3) Environmental conditions and threats during evacuation may necessitate rapid movement and rough handling of the patient, which may lead to tourniquet loosening or temporary dislodgement. Poorly made or re-used tourniquets may stretch over time or fail, lead to placement of multiple tourniquets, and intermittent periods of reperfusion or partial reperfusion.
4) Intentional attempts at tourniquet conversion may be made in the field. Due to fighting conditions, these field attempts may or may not be accurately recorded in the documentation that reaches field hospitals. Patient evacuation routes shift frequently, and patients may pass through multiple patient care teams, comprised of a cast of medical providers that shifts daily.
5) The tourniqueted limb may be subjected to a variety of physiological and environmental conditions, including varying levels of external cooling, varying states of patient blood loss and shock, and varying levels of resuscitative care received.
Due to these variables, Ukrainian doctors cannot rely on hard-and-fast rules such as the 6-hour tourniquet rule. Many tourniquets were placed with good intent, but were never necessary in the first place. Doctors are often forced to decide, based on clinical observations and professional experience, whether tourniquet removal is in the patient's best interest. Does the probability of limb salvage outweigh potential systemic risks to patients? Objective numerical values from blood testing can inform these decisions, if lab services are available.
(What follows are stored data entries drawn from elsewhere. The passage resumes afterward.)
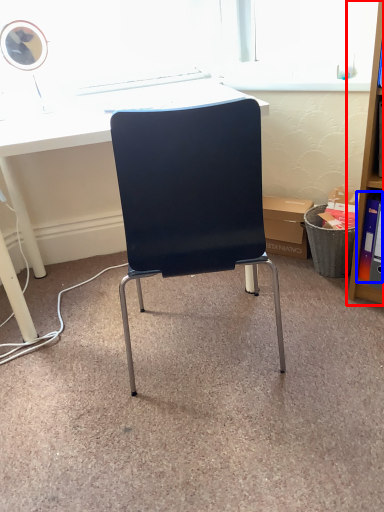
Question: Among these objects, which one is farthest to the camera, shelf (highlighted by a red box) or book (highlighted by a blue box)?

Choices:
 (A) shelf
 (B) book

Answer: (B)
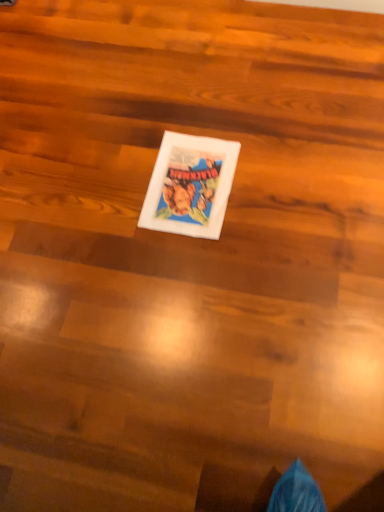
This screenshot has width=384, height=512. Identify the location of vacant space underneath white matte comic book at center (from a real-world perspective). (188, 185).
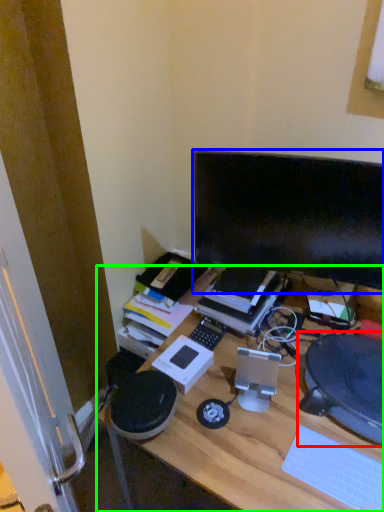
Question: Which object is the closest to the computer chair (highlighted by a red box)? Choose among these: computer monitor (highlighted by a blue box) or desk (highlighted by a green box).

Choices:
 (A) computer monitor
 (B) desk

Answer: (B)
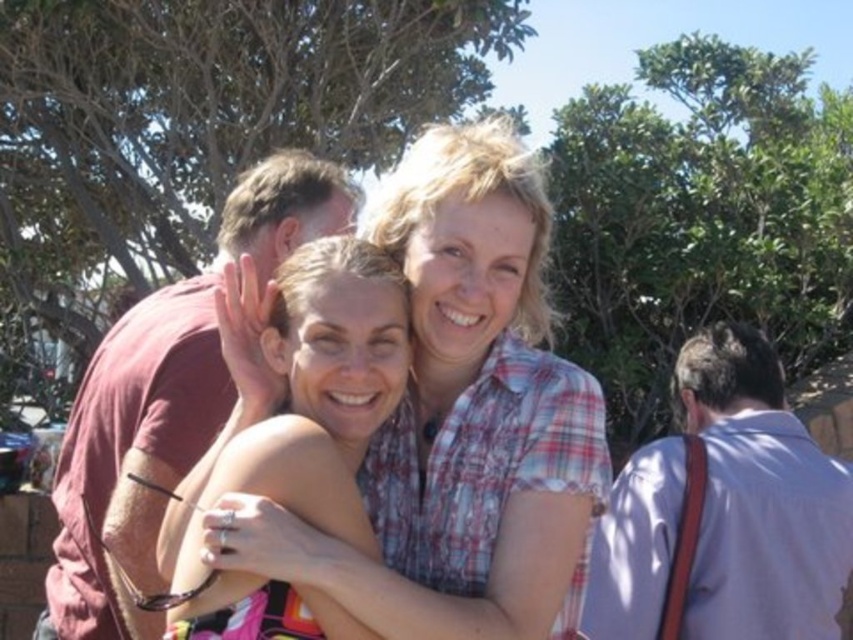
You are standing in a park and see two women in the distance. One is wearing a plaid shirt at center and the other a light gray shirt at right. Which woman is nearer to you?

The plaid shirt at center is closer to the viewer than the light gray shirt at right, so the woman wearing the plaid shirt at center is nearer to you.

In the scene shown: You are a photographer trying to capture a candid shot of both the light gray shirt at right and the maroon cotton shirt at left. Based on their positions, which shirt is closer to the camera?

The light gray shirt at right is closer to the camera because the maroon cotton shirt at left is behind it.

You are a photographer trying to capture the two women in the scene. You want to ensure that both the plaid shirt at center and the light gray shirt at right are clearly visible in your photo. Based on their positions, which shirt should you focus on first to ensure both are in frame?

The plaid shirt at center is positioned on the left side of light gray shirt at right, so focusing on the plaid shirt at center first will help ensure both shirts are in frame as they are aligned from left to right.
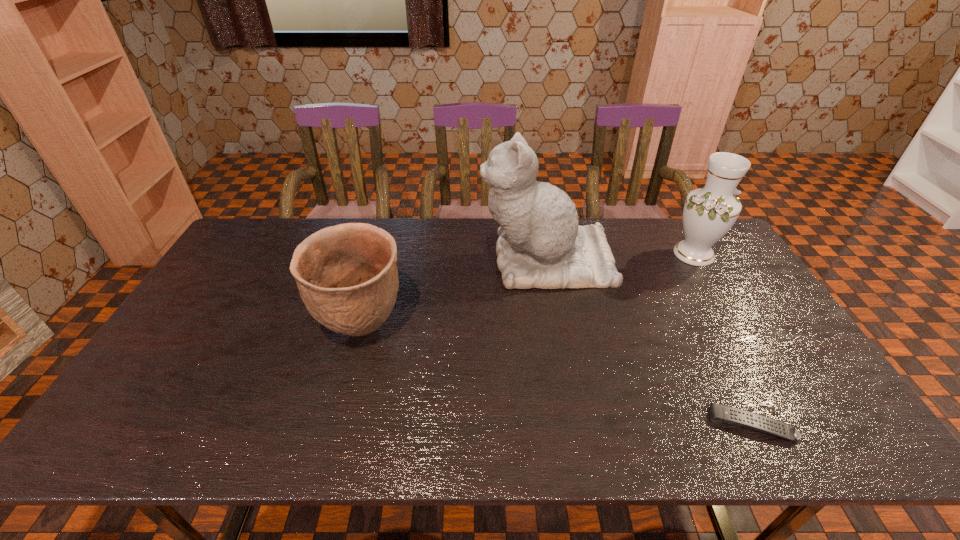
Locate an element on the screen. The height and width of the screenshot is (540, 960). free space that satisfies the following two spatial constraints: 1. on the front-facing side of the third object from right to left; 2. on the left side of the remote control is located at coordinates (577, 424).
But more often, the critical time for this decision occurs at minimally-equipped forward field treatment points, and thus it must be made based on time of injury, exposure to weather, limb skin color and temperature, injury patterns, and overall patient presentation.
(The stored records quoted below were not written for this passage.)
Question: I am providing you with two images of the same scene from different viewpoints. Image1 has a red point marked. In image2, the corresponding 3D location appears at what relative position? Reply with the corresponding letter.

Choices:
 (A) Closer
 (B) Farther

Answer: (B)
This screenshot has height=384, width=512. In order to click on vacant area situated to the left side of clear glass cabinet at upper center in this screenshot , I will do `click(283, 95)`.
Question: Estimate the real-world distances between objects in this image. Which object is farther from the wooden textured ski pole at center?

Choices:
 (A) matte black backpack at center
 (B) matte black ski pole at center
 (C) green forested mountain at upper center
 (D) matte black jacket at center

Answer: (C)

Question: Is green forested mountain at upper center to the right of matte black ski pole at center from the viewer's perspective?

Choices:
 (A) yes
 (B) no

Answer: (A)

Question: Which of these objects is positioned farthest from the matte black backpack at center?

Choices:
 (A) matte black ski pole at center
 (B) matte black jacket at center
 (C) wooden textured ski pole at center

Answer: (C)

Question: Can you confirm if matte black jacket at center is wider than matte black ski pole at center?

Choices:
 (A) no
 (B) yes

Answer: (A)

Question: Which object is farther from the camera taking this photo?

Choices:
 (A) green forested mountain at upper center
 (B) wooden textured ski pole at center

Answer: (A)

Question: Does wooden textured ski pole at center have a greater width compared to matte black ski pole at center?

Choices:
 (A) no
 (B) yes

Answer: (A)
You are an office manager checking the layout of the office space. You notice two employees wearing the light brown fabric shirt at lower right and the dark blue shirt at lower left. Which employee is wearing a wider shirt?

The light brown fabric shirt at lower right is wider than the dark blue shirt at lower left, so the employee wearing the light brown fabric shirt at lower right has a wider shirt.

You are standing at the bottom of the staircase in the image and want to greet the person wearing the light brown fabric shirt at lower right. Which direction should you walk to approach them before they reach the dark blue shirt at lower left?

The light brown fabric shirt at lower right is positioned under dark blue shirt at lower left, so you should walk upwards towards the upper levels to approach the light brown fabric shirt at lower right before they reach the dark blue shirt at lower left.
Here is an interesting case report from Kragh et al, published in Orthopedic Trauma in 2007, which represents the realities of tourniquet placement in conflicts, as well as variability in limb salvage times. The patient, an American helicopter pilot in Afghanistan, was shot in the hand and received RPG shrapnel to one leg. Hemorrhage from the hand was stopped 1 hour after injury by a combination of one purpose-built and one improvised tourniquet. Bleeding recurred 6 hours after injury, and was stopped by tightening the tourniquet. The pilot lay in a snowdrift, with temperatures at -15C, for a half-day after injury. After that, he was insulated by blankets made from cut-out aircraft insulation. Evacuation was delayed due to an ongoing firefight, mountainous terrain, and inclement weather. The patient arrived at a forward surgical facility after 16 hours of continuous tourniquet placement. He had severe soft tissue loss, irreparable radial artery damage, and compartment syndrome. He underwent surgical debridement and irrigation, radial artery ligation, and 3 dorsal + 2 ventral hand fasciotomies, and the operating surgeon deemed hand preservation was questionable. Repeated surgical debridement and irrigation took place over the next month, first at Landstuhl, Germany, then at Walter Reed, before primary wound closure was accomplished. Several more surgeries and physical therapy followed, to correct pain and stiffness. By three years after injury, the patient had recovered sufficiently to use the hand for activities of daily living, and to return to piloting Chinook helicopters.